ASSIGNMENT:
Word for word, copy the data that follows and skip its pictures.

(Dataset entries)
+===+
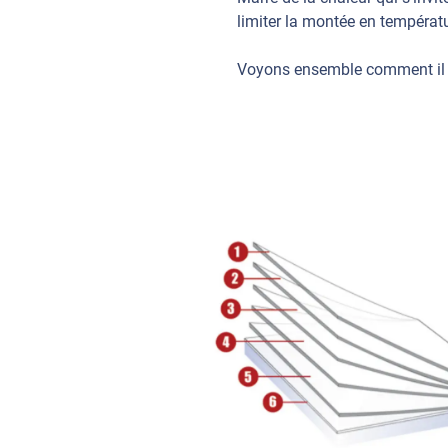
limiter la montée en températu
Voyons ensemble comment il fon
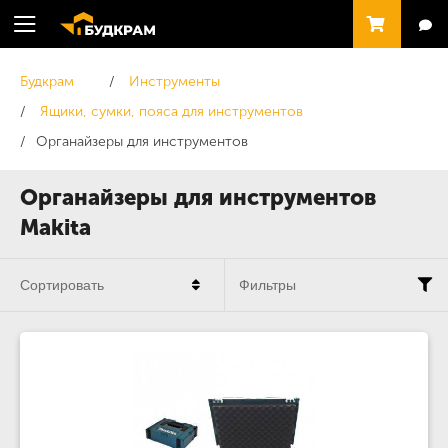
Будкрам
Инструменты
Ящики, сумки, пояса для инструментов
Органайзеры для инструментов
Органайзеры для инструментов
Makita
Сортировать
Фильтры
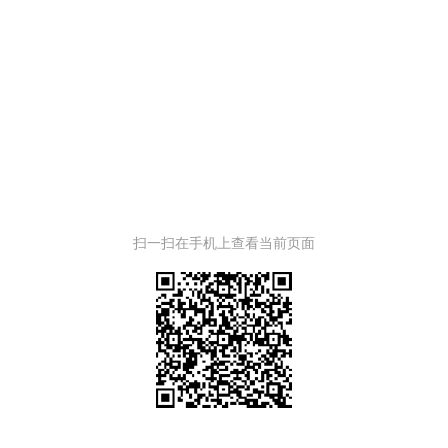
扫一扫在手机上查看当前页面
+===+
RESULT OF THIS TASK:
limiter la montée en températu
Voyons ensemble comment il fon
Будкрам
Инструменты
Ящики, сумки, пояса для инструментов
Органайзеры для инструментов
Органайзеры для инструментов
Makita
Сортировать
Фильтры
扫一扫在手机上查看当前页面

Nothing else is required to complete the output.